§ **EXERCISE A**
Convert the records below, from the line with "67: (76, 120)" up to and including the line with "90: (851, 245)", into a Markdown table with the columns Row and Record, leaving out any blank lines.

§ **EXTRACT TO READ**
- - - - - - -
Sue has hinted over the past several years that you can come back to her anytime, by telling her you want to end the beta-desires. Sue has just about reached the end of her rope. With Robert, Sue had a very serious affair going, but never let you see or know who Robert was, or how much sex with him affected her. He was apparently very good at it, and had a large cock and knew how to use it. Sue ended it, without alot of emotion left, and Robert moved on to a permanent and available lady friend.

Sue found Paul and has tried several tacts with you. She has threatened to have more sex with her lover, she has threatened to cut you off entirely, she has threatened to give you very few and far between "mercy fucks" and a year ago caused quite a rift after the ski trip by ignoring you to go have sex with Paul. Then she changed after your near meltdown, to try and include you more. That seems to have been to try and let you know, and witness, all that was going on, and possibly bring out some jealousy, or basic need. However, you seem to have interpreted it as Sue wanted to share her relationship with Paul, with you.

Sue doesn't appear to want that. She married an alpha male, and now that she has experienced many different men, and has the confidence and maturity to know what she likes and doesn't like about the men and sex, she is about to give you an ultimatum. Sue seems to want you to be her alpha-male: an equal partner in this marriage. You have that choice. If you take back that alpha male role, she will let you have sex with her bare, and then you two may negotiate if she continues with a lover, although she has made it known that she wants one for at least the next several years.

However, if you want to remain the beta, and continue to "deny" yourself bare sex with Sue by using a condom, know that Sue has told you condoms don't do much for her, as she may orgasm mildly, but to really have a good orgasm, she has to feel you bare, and she has to feel you come inside her bare pussy. If you choose this path, Sue has the signal that you truly want her to look to Paul for all of her sexual needs. Just remember that sexual needs are more than just sexual intercourse. Sue will mature those emotions she and Paul have already started to develop. Sue will feel more and more drawn to Paul for emotional support, until you will become just a roommate, and Sue will go to Paul for the significant issues that require soothing, cuddling, and lead over and over to sexual release and satisfaction.
- - - - - - -
§ **DATASET RECORDS**

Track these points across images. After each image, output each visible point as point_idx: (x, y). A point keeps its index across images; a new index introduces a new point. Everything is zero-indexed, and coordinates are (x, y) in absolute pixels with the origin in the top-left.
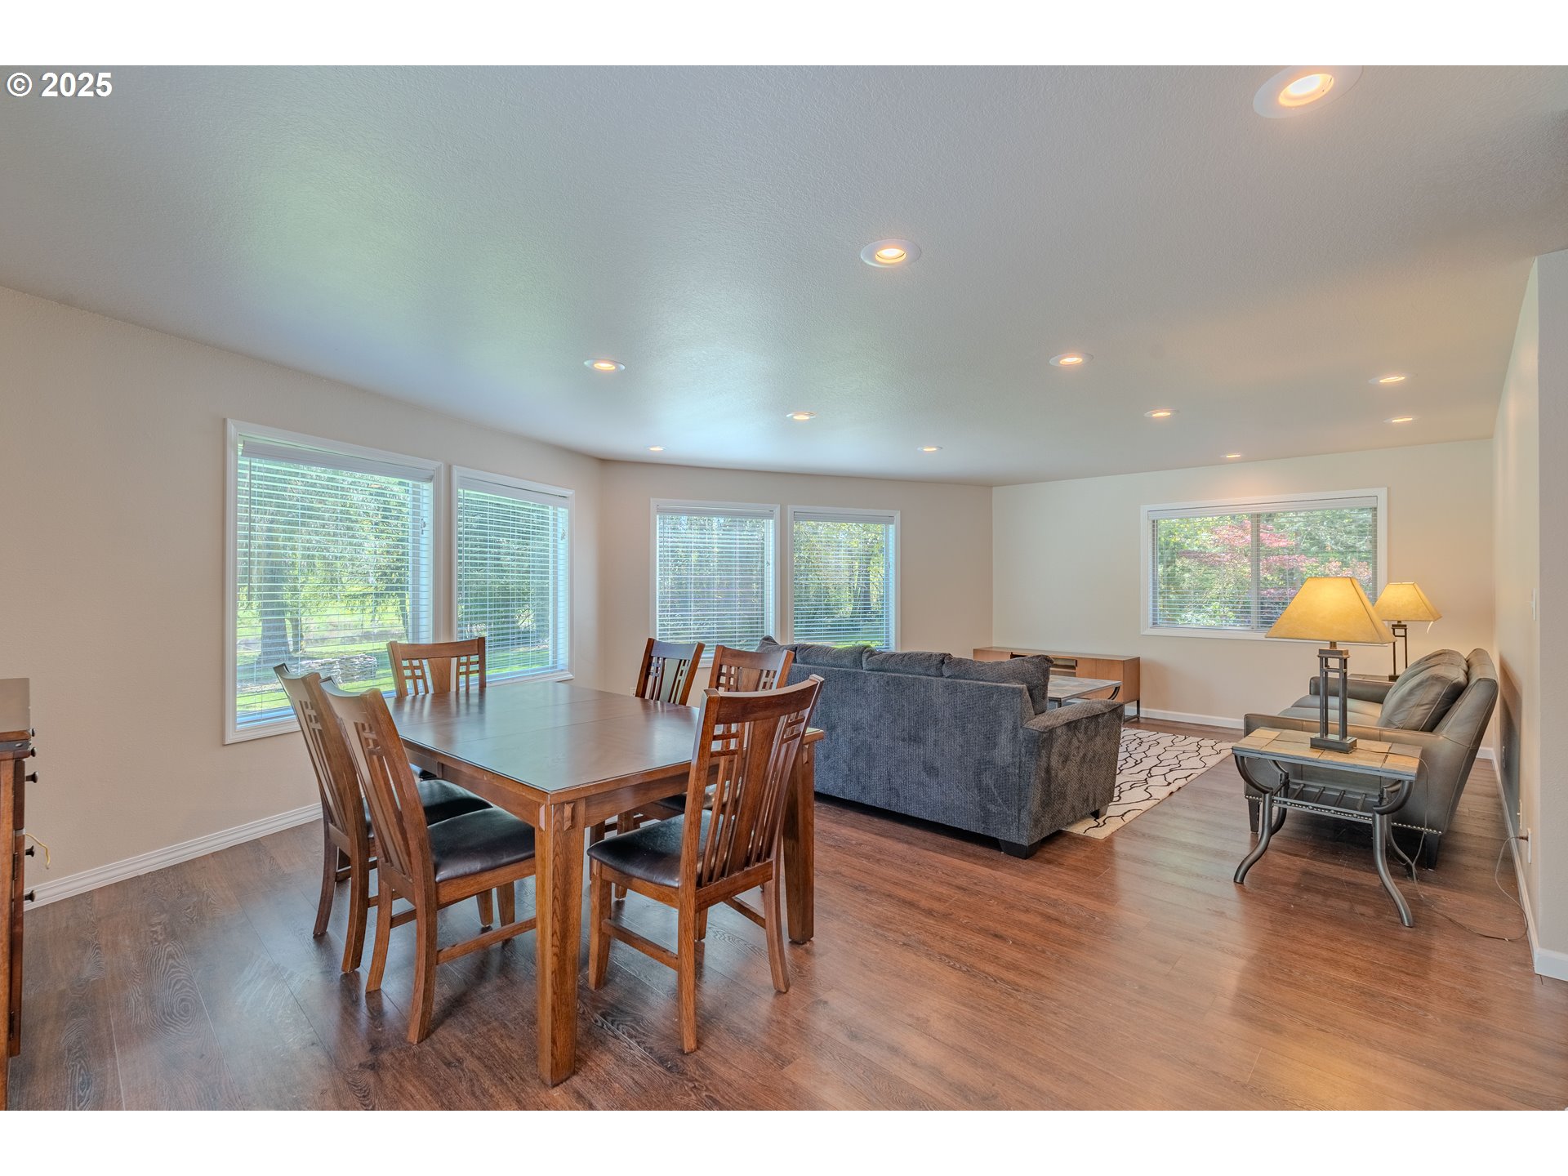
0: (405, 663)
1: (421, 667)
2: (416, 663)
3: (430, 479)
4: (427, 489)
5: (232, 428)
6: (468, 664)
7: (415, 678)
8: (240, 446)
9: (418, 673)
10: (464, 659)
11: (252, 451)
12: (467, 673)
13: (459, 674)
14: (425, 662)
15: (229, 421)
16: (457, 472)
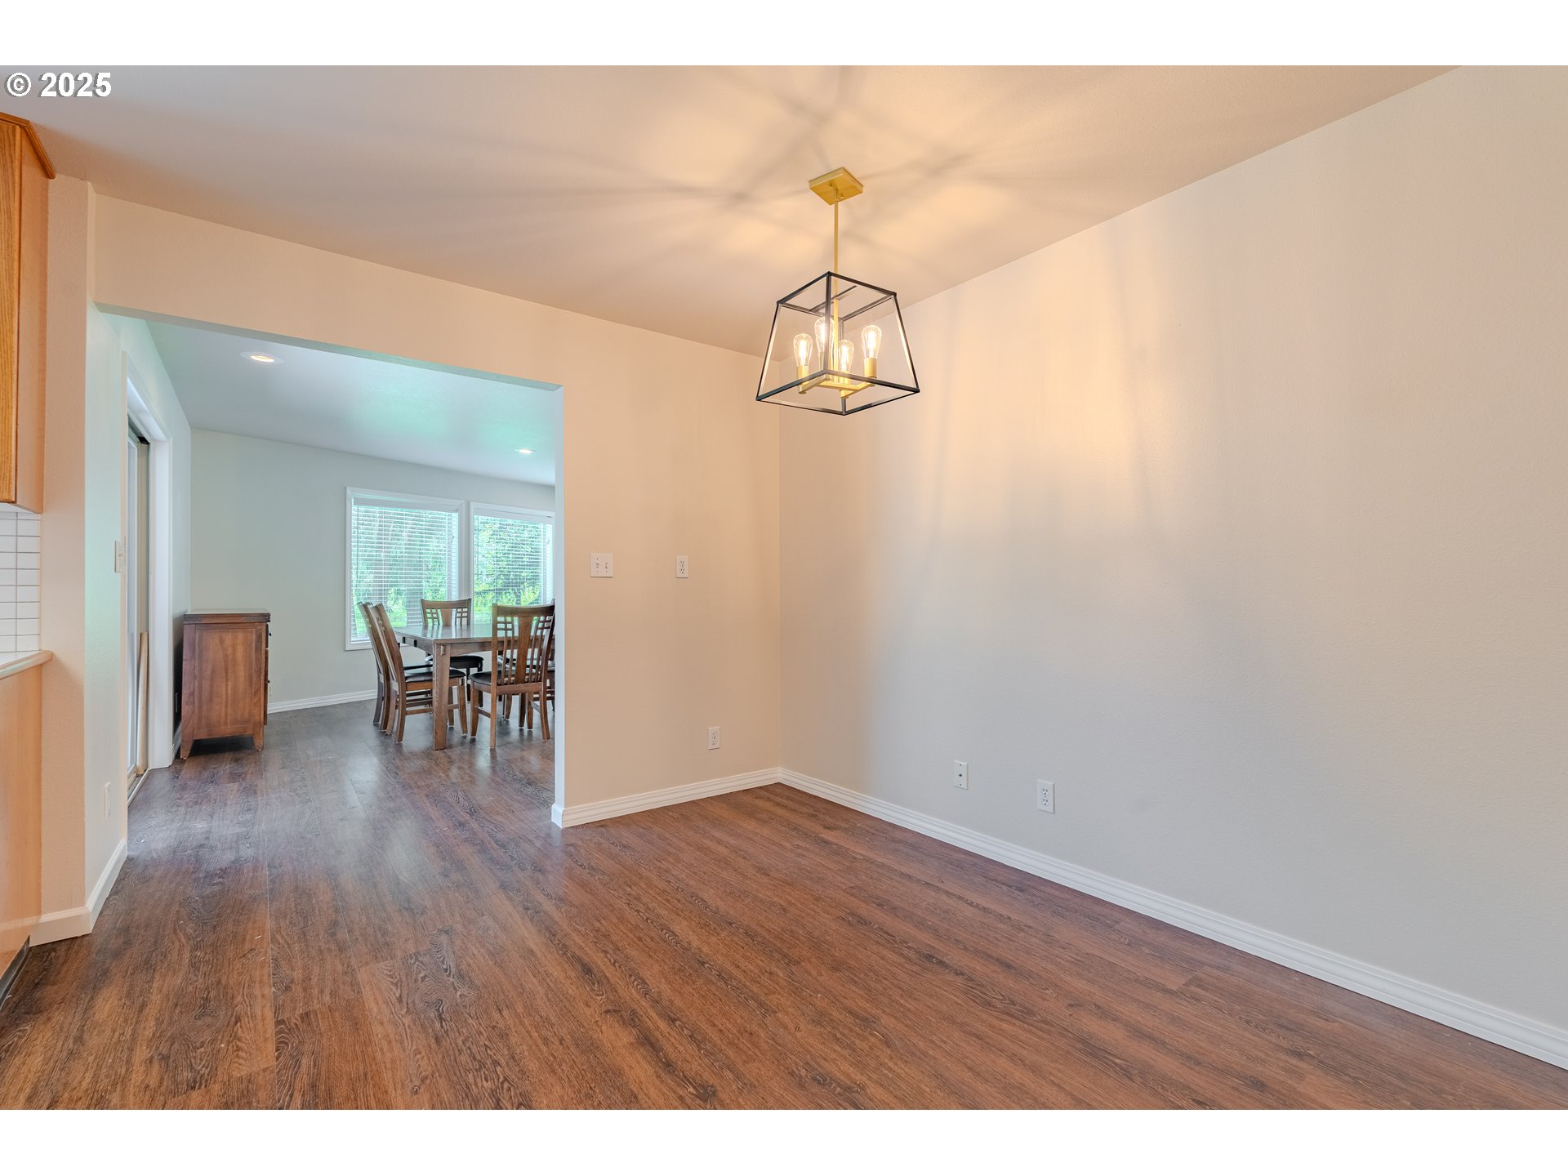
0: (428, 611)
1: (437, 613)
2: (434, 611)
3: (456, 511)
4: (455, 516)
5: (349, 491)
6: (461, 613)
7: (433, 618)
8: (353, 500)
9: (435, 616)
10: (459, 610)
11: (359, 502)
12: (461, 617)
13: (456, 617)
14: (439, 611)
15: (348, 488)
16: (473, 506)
- - - - - - -
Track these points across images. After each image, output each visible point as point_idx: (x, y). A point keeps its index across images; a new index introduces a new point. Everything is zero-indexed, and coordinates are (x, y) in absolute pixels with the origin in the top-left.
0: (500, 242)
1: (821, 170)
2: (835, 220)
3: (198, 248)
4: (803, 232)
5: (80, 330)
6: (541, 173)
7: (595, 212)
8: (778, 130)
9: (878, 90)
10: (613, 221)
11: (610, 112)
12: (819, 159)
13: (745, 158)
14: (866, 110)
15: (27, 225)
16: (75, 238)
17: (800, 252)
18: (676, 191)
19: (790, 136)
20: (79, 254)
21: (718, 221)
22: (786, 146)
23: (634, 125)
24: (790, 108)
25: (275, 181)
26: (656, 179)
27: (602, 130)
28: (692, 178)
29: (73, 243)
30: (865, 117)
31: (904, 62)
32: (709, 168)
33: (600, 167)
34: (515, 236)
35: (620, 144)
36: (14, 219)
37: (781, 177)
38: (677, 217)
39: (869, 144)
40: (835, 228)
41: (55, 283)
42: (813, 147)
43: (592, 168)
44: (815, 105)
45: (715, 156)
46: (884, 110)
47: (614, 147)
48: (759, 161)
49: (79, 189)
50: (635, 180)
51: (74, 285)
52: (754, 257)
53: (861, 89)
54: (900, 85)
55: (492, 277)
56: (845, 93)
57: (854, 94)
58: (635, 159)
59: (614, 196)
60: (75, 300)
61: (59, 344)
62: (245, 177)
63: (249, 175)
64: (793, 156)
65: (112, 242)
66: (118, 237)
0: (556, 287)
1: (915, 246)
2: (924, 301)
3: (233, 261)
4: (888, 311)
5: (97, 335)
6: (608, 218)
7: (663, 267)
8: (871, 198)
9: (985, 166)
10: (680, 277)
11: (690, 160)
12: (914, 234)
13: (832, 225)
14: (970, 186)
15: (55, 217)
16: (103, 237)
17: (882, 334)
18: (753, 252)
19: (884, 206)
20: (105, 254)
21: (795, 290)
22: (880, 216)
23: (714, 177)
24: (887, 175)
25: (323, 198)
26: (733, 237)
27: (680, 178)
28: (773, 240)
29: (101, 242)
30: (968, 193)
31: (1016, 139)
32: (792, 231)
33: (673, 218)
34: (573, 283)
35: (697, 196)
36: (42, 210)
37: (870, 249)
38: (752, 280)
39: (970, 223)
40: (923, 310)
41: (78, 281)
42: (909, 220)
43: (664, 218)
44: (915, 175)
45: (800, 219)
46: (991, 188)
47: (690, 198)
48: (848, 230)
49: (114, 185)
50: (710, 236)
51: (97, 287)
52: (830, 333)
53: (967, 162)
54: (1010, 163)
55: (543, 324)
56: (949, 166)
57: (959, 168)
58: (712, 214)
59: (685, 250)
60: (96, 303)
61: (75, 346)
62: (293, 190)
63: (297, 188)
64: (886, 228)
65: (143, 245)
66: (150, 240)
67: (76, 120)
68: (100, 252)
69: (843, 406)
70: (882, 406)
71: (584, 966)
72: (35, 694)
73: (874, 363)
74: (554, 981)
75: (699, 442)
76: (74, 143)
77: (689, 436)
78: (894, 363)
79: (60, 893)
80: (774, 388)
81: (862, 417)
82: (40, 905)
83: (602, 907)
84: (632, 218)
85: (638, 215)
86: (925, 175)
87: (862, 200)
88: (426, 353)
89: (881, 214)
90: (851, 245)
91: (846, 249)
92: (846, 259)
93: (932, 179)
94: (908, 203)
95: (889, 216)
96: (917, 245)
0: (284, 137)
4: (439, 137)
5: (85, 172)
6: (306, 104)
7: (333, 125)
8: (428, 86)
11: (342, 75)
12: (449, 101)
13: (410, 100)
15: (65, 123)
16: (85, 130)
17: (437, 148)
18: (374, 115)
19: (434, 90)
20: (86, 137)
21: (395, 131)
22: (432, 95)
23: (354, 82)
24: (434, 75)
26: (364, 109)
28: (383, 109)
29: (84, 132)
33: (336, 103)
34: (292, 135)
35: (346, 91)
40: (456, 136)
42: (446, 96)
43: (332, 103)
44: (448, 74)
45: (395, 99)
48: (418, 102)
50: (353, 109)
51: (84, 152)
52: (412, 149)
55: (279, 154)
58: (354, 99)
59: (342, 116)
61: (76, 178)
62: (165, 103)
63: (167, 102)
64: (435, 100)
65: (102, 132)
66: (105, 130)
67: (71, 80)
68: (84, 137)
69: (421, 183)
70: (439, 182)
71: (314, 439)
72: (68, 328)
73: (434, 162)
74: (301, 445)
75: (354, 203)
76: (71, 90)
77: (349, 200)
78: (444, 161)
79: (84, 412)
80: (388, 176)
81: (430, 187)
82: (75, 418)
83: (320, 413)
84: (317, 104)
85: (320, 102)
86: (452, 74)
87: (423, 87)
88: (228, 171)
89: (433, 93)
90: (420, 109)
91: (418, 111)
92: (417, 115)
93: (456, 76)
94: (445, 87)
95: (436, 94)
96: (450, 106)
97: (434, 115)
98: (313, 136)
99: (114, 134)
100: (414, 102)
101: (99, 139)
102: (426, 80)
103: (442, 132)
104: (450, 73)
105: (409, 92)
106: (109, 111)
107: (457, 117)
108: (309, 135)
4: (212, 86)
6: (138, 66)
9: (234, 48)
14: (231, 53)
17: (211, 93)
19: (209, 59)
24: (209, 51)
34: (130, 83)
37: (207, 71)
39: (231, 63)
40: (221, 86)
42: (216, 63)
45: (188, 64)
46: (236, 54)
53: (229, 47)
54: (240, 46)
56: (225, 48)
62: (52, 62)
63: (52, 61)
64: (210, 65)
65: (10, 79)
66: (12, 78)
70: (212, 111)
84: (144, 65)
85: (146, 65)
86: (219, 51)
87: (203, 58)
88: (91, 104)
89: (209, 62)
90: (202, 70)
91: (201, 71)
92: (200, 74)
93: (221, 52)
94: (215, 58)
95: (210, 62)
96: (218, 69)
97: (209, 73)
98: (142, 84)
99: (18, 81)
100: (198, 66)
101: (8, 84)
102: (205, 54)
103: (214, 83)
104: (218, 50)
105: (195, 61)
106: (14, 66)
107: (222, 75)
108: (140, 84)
- - - - - - -
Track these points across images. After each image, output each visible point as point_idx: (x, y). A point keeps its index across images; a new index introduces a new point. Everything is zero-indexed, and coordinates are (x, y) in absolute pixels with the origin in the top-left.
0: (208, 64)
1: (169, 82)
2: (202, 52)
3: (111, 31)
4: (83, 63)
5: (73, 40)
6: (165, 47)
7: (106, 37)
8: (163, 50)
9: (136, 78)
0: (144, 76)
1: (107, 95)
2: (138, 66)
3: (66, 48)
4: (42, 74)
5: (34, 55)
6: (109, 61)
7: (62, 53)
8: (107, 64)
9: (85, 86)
- - - - - - -
§ **EXERCISE B**
Pick up the passage about Sue's marriage and her relationship with Paul and carry it on from its last sentence.

§ **ANSWER AREA A**
| Row | Record |
|---|---|
| 1 | 67: (76, 120) |
| 2 | 68: (100, 252) |
| 3 | 69: (843, 406) |
| 4 | 70: (882, 406) |
| 5 | 71: (584, 966) |
| 6 | 72: (35, 694) |
| 7 | 73: (874, 363) |
| 8 | 74: (554, 981) |
| 9 | 75: (699, 442) |
| 10 | 76: (74, 143) |
| 11 | 77: (689, 436) |
| 12 | 78: (894, 363) |
| 13 | 79: (60, 893) |
| 14 | 80: (774, 388) |
| 15 | 81: (862, 417) |
| 16 | 82: (40, 905) |
| 17 | 83: (602, 907) |
| 18 | 84: (632, 218) |
| 19 | 85: (638, 215) |
| 20 | 86: (925, 175) |
| 21 | 87: (862, 200) |
| 22 | 88: (426, 353) |
| 23 | 89: (881, 214) |
| 24 | 90: (851, 245) |

§ **ANSWER AREA B**
Sue will then have no need, or desire, for sex with you and condoms, and it will truly diminish until there won't even be an offer for a "mercy fuck", as sex with Sue will be irrelevant. The closeness you talk about with Sue comes to us by your thread, and maybe "rose-colored glasses" as you two mature. Sue appears to be a mature lady to still desires alot of sex. You must decide whether you will be the one to supply that love and sex, or step back and reliquish that role to Paul.

I noted that Sue and Paul have talked, and though Paul was reluctant he picked up the ball this past weekend, and Sue crossed over the line to basically humiliate you this time. Sue has never done that before, and has been very supportive of you, and refused to humiliate you. This weekend you felt like a "puppy" because Sue and Paul took it to the next level, excluding you from any and all activities of a dating or sexual nature, and even using you as a spotter so they could have public sex. It will only get worse if you want to remain the beta.
 
@SoonToBe writing out what you think and feel here will help you in alot of ways as you will get differing view points discussed. You have the angel and devils to the points available to you. So share what you feel and what is happening, and I think it will help you out no matter the path you take long term.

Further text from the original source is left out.